4) From 3,055 quantified proteins, 214 DEPs are called (FC≥1.6/≤0.625, p < 0.05) with ~79% down-regulated, interpreted as broad suppression of cellular processes. Without FDR-controlled differential testing, these lists are unreliable; volcano-plot thresholds do not substitute for multiple-testing correction. The conclusion “primarily affects processes via regulating protein levels” is plausible but needs more stringent stats and effect-size context.

5) GO/KEGG/PPI findings (mitochondria, ribosome, cytoskeleton; keratin upregulation; OXPHOS components down) are internally consistent, but disease-name enrichments (e.g., “Leigh syndrome,” “breast carcinoma”) are over-interpreted from annotation terms and should not be presented as potential THz-induced diseases without direct evidence.
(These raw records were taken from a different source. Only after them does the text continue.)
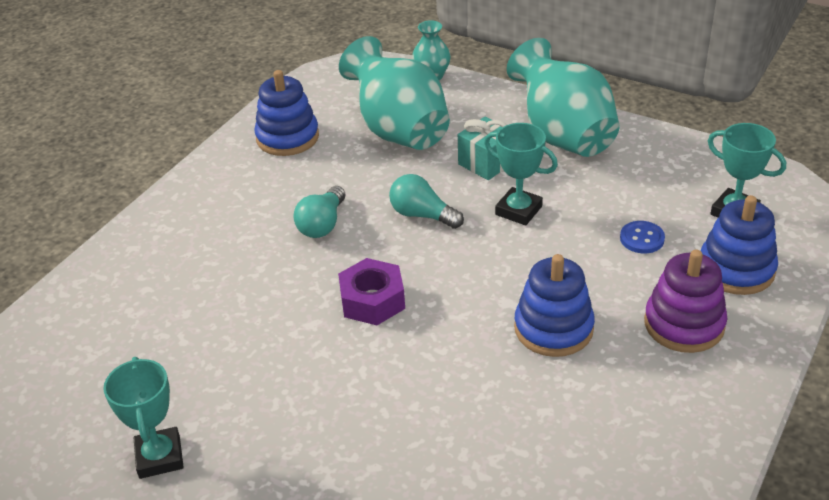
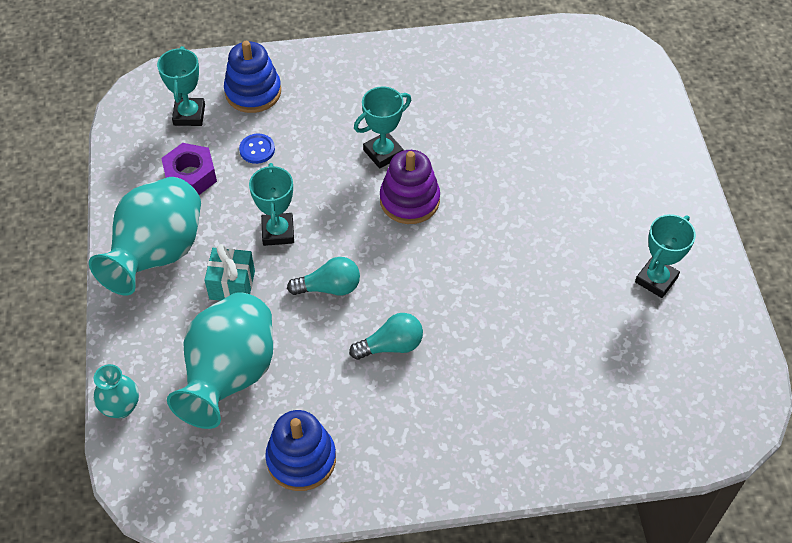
camera: 130 degrees left, 15 degrees up
purple nut [338,258,405,325] -> purple nut moved to [161,143,217,195]
turquoise light bulb [389,174,464,229] -> turquoise light bulb turned 90 degrees counterclockwise [287,257,360,295]
blue stacking toy [514,254,595,357] -> turquoise trophy [354,87,411,169]
purple stacking toy [644,250,727,353] -> purple stacking toy moved to [380,150,440,224]

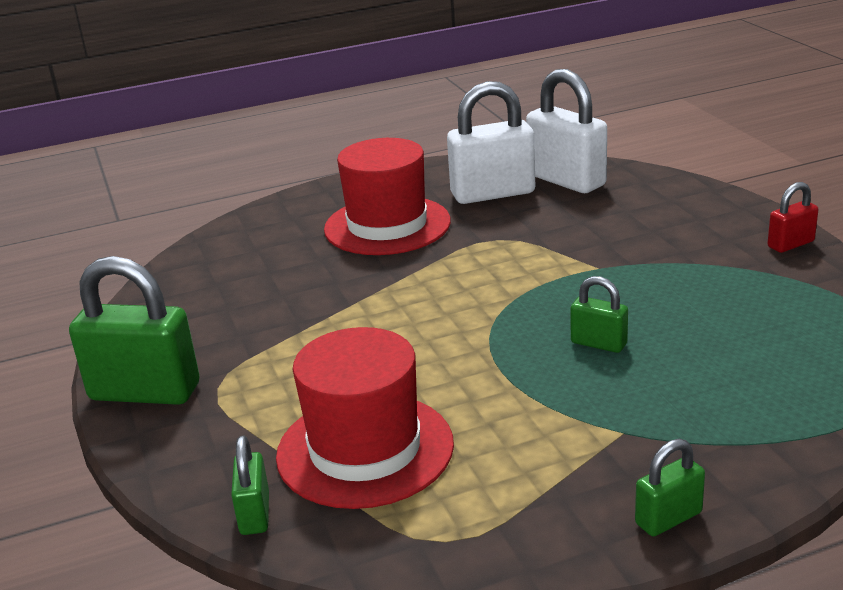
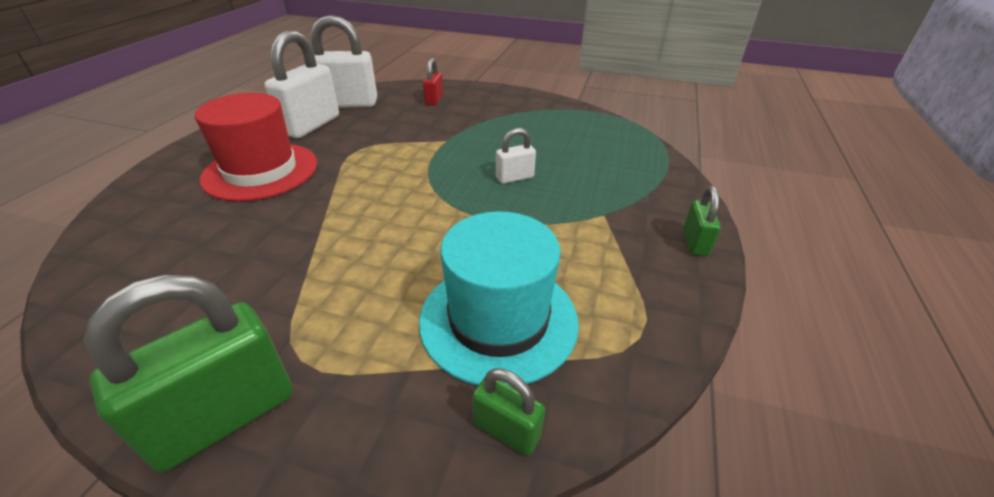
camera: 55 degrees left, 10 degrees up
red hat [276,327,454,509] -> turquoise hat [419,211,579,387]
green padlock [571,276,628,353] -> white padlock [496,128,536,184]
red padlock [767,182,819,253] -> red padlock moved to [423,58,443,106]

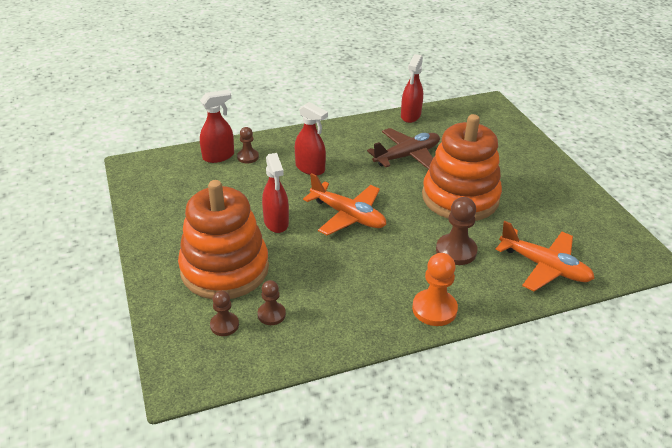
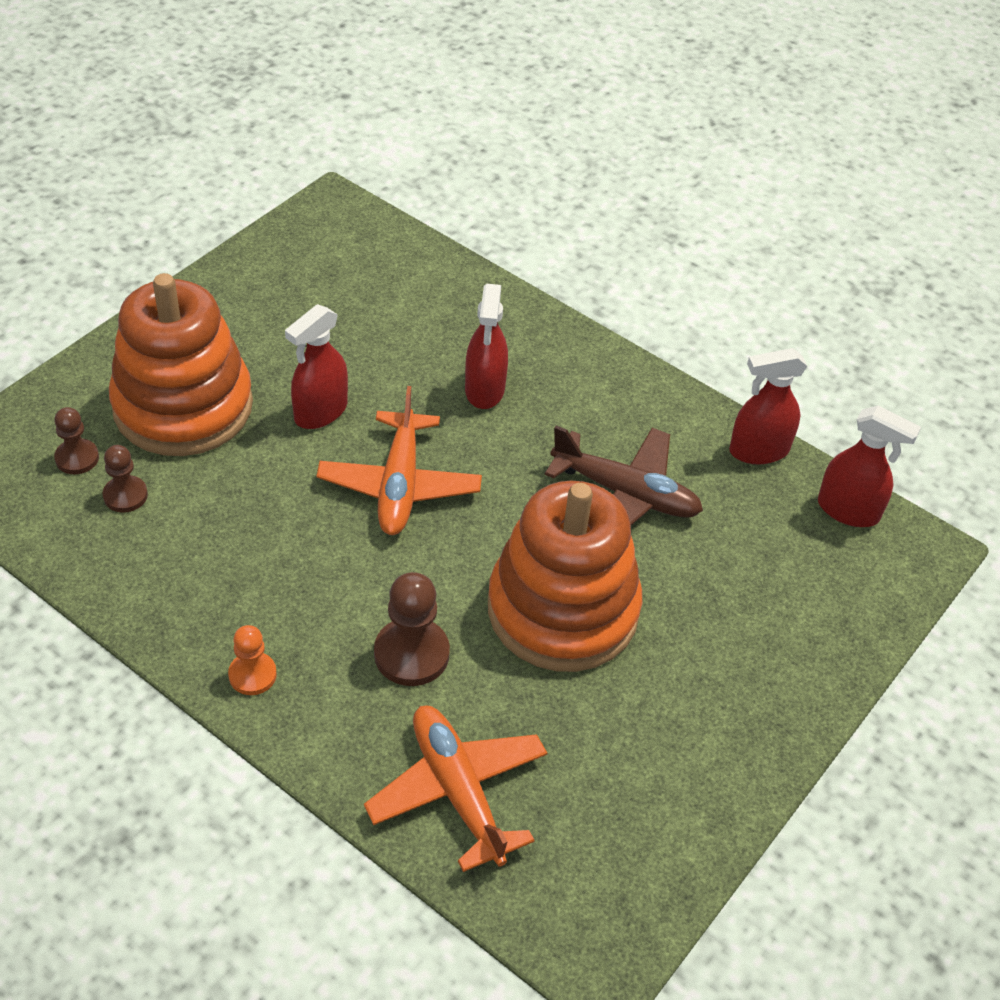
camera: 55 degrees right, 10 degrees up
red spray bottle [200,90,234,163] -> red spray bottle moved to [818,406,921,527]
brown pawn [237,127,259,163] -> none
orange pawn [412,253,458,326] -> orange pawn [228,625,277,695], size x0.62
orange plane [495,221,595,291] -> orange plane turned 150 degrees clockwise [364,706,547,872]

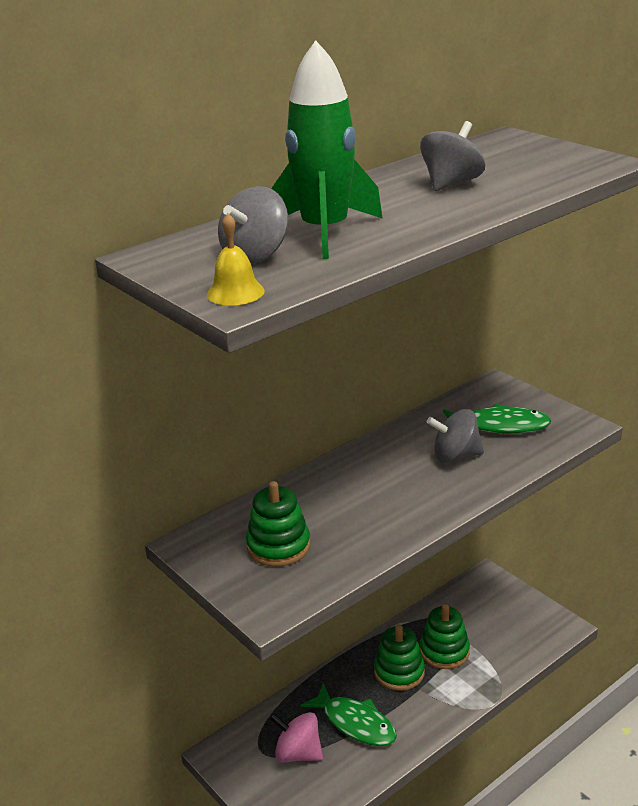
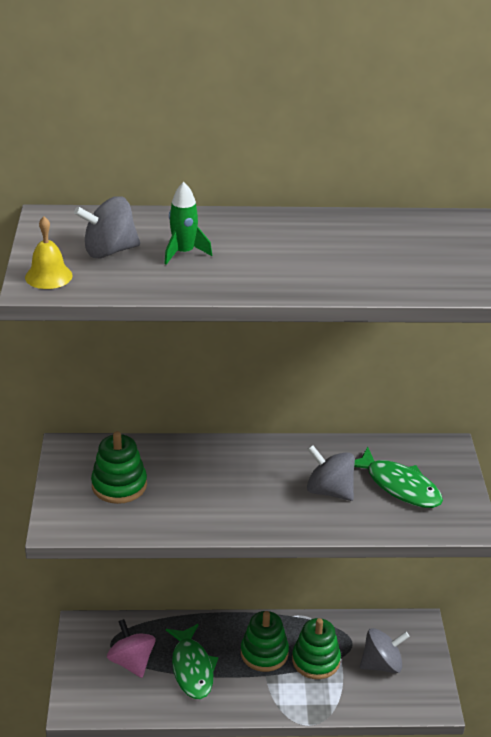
camera: 35 degrees right, 5 degrees up
green rocket [271,40,383,259] -> green rocket [164,182,212,265], size x0.49
grey spinning top [420,121,485,191] -> grey spinning top moved to [360,628,410,673]

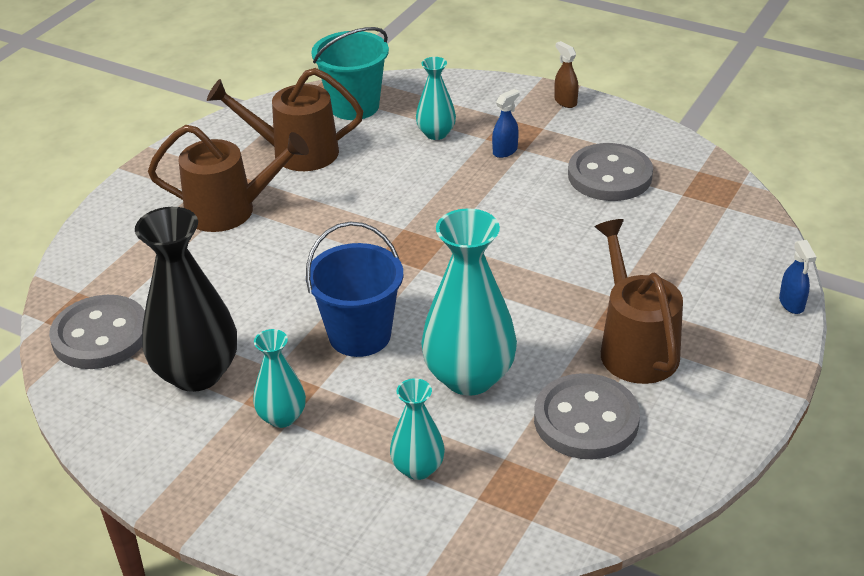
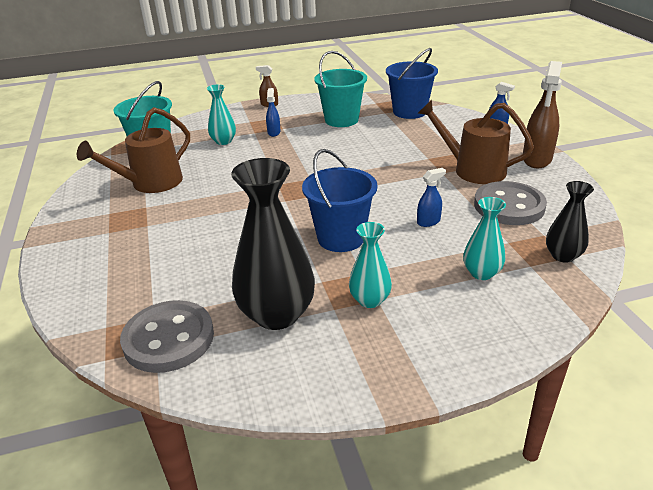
camera: 45 degrees left, 5 degrees down
brown watering can [148,125,309,232] -> none
turquoise vase [421,208,517,396] -> blue spray bottle [417,168,446,227]
grey button [568,143,653,201] -> turquoise bucket [314,51,367,127]
none -> blue bucket [386,48,438,119]
none -> brown spray bottle [523,61,562,168]
none -> black vase [546,181,594,263]

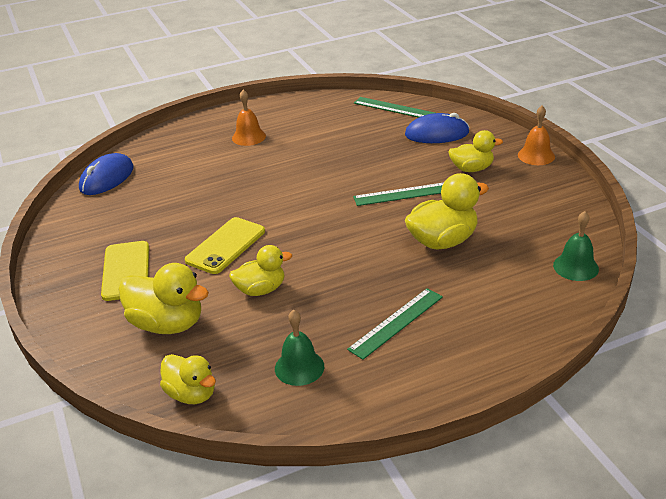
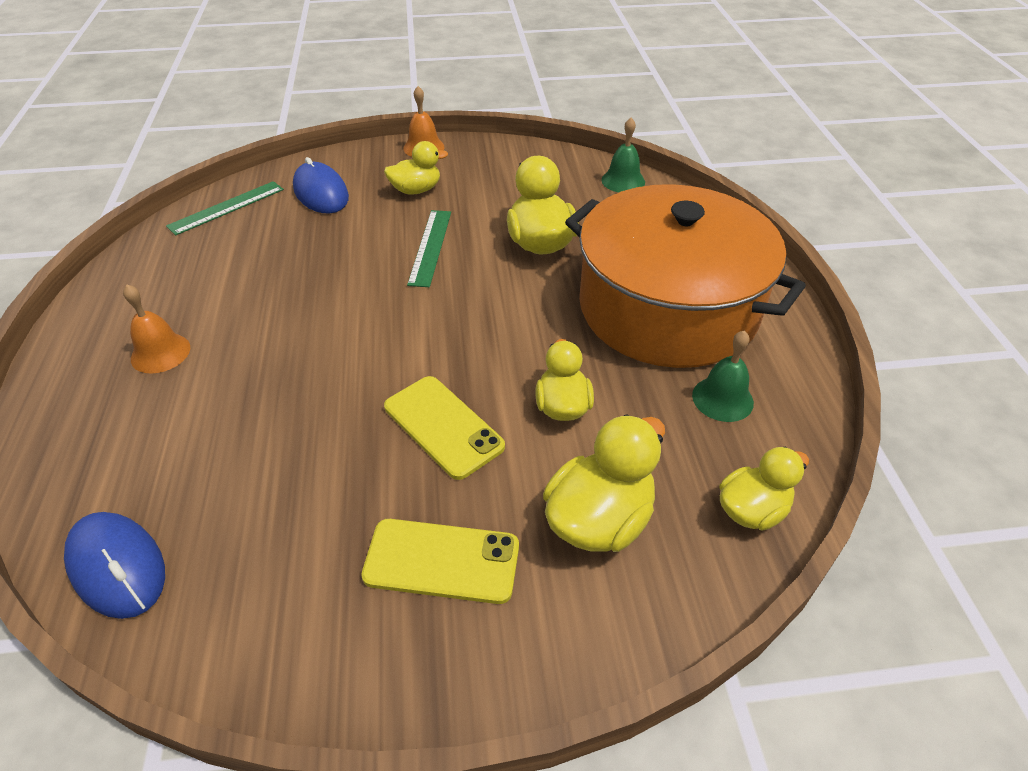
camera: 75 degrees left, 10 degrees up
green ruler [347,288,443,360] -> orange pot [565,184,806,368]
blue mouse [405,113,470,143] -> blue mouse turned 45 degrees counterclockwise [293,157,349,213]
yellow duck [449,130,503,172] -> yellow duck turned 60 degrees clockwise [384,141,448,195]

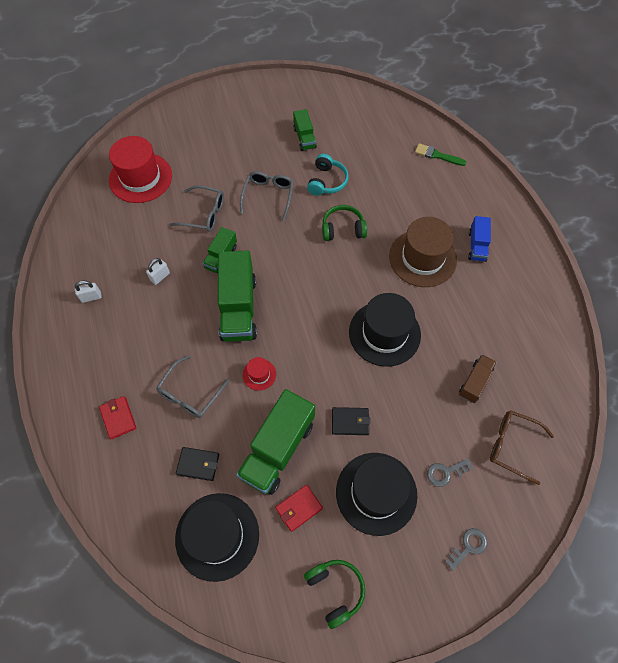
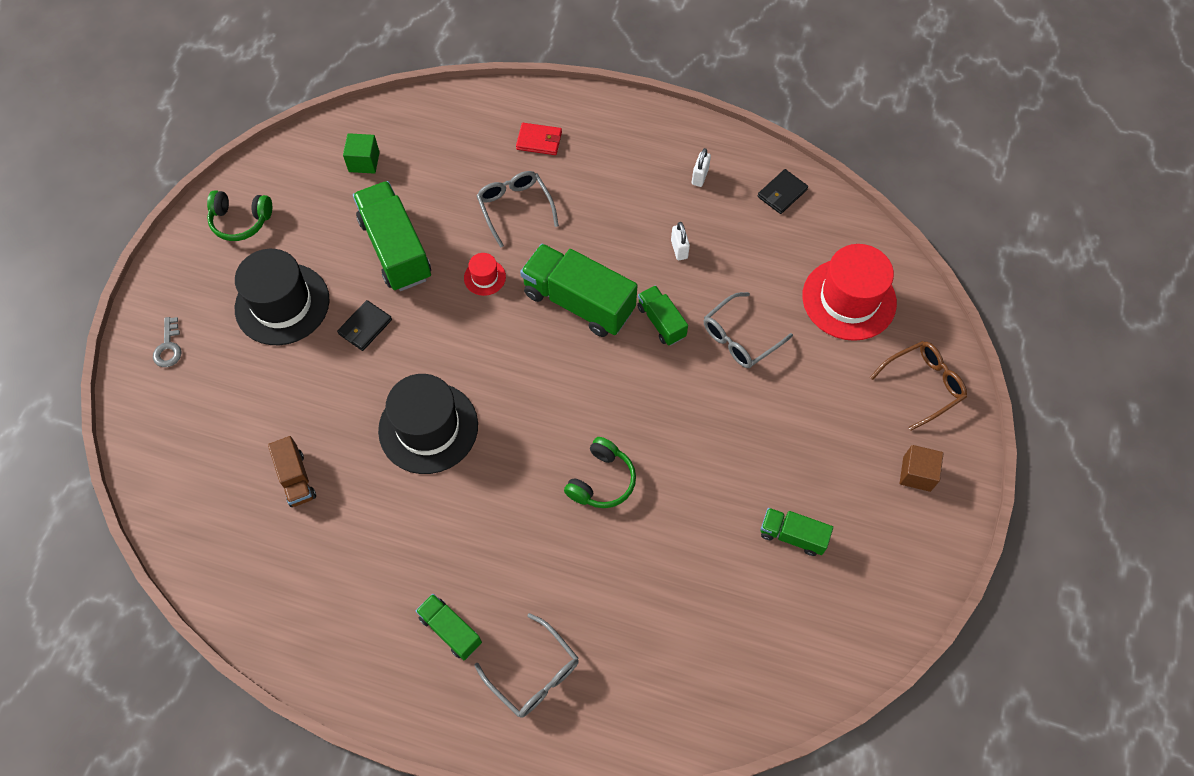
camera: 125 degrees right, 0 degrees up
black hat [175,493,259,582] -> green cube [343,133,380,174]
black wallet [176,447,219,481] -> black wallet moved to [758,169,808,214]
grey glasses [240,171,294,221] -> grey glasses moved to [474,613,579,718]
red wallet [275,485,323,532] -> none
turquoise headphones [307,154,349,196] -> none
brown hat [389,217,457,287] -> none
green brush [415,143,467,166] -> none
grey key [427,459,473,487] -> none
blue truck [468,216,491,262] -> green truck [416,594,482,660]
brown glasses [490,410,554,485] -> brown glasses moved to [870,341,967,431]
none -> brown cube [900,445,944,492]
Keep these as hypothesis-generating signals only.

 

Discussion:

6) The discussion appropriately situates findings within prior THz literature but occasionally overreaches: disease-term enrichments are discussed as if indicative of potential disease induction; myopia implications are asserted (including contradictory lines that THz could prevent myopia at 60 min yet accelerate it by 120 min) without direct functional readouts (collagen protein turnover, ECM deposition, biomechanical assays). Please tone these to speculative/hypothesis-generating and clearly mark uncertainties.

Author Response

Please see the attachment.

Author Response File: Author Response.pdf

Round 2

Reviewer 2 Report

Comments and Suggestions for Authors

The authors have responded adequately to all my comments.

The article is now acceptable for publication.